→ EXERCISE DIRECTIONS: Gather every line in the rows below that contains the string "True", and reproduce each such line in full.

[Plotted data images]
------
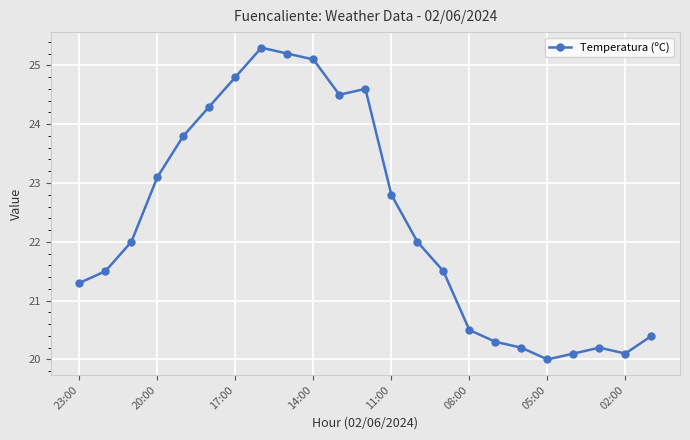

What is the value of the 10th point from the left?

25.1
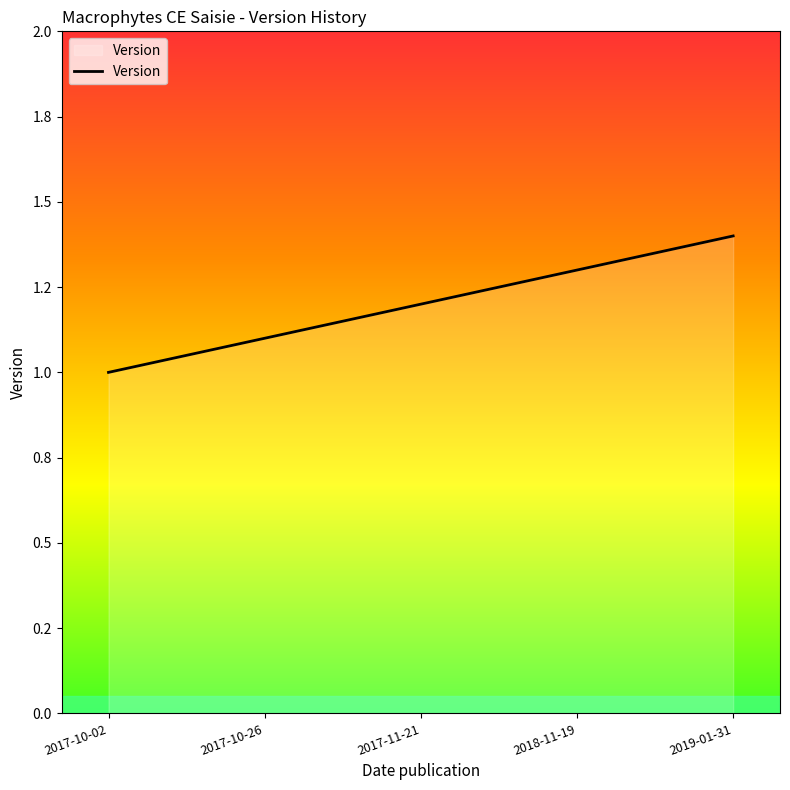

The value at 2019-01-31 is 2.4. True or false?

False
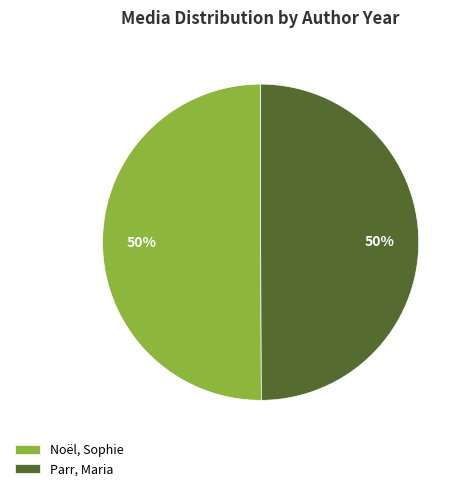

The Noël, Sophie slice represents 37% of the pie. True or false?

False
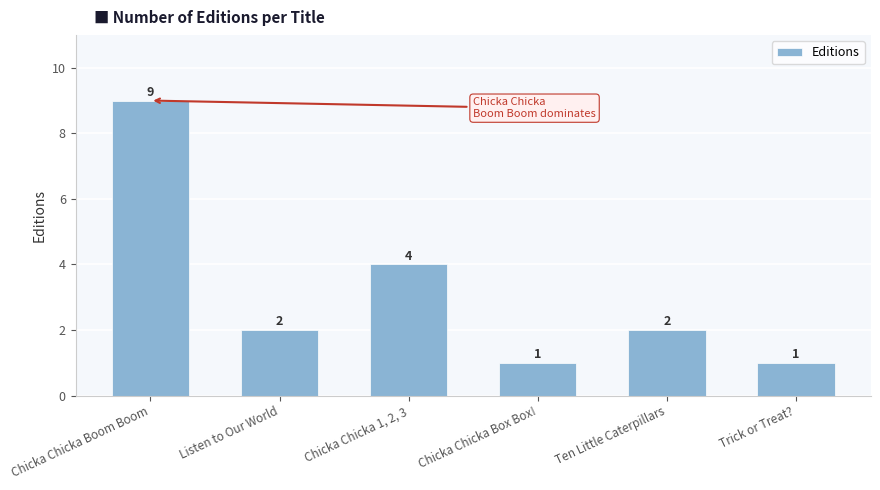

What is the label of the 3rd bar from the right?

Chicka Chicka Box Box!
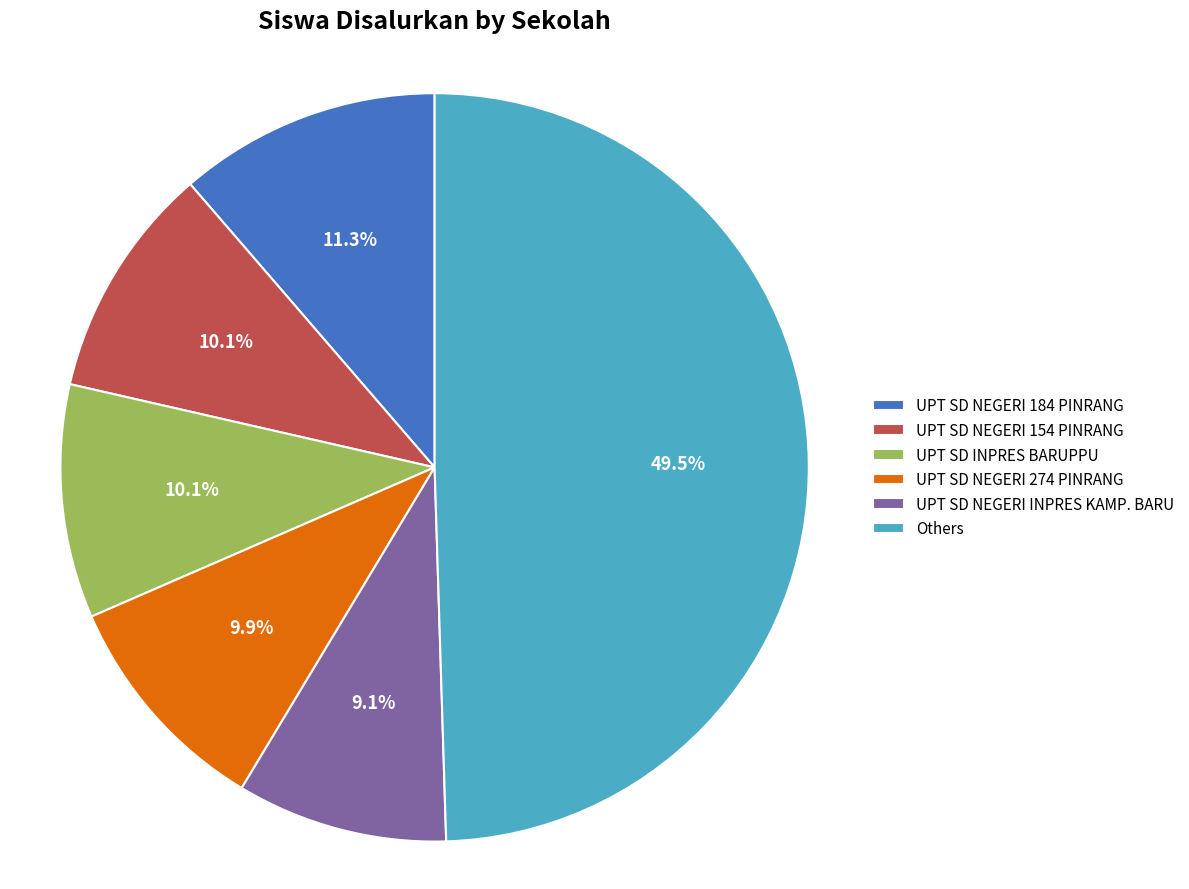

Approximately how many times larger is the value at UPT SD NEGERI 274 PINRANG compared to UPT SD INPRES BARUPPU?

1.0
------
→ OUTPUT OF THE EXERCISE:
The value at 2019-01-31 is 2.4. True or false?
The Noël, Sophie slice represents 37% of the pie. True or false?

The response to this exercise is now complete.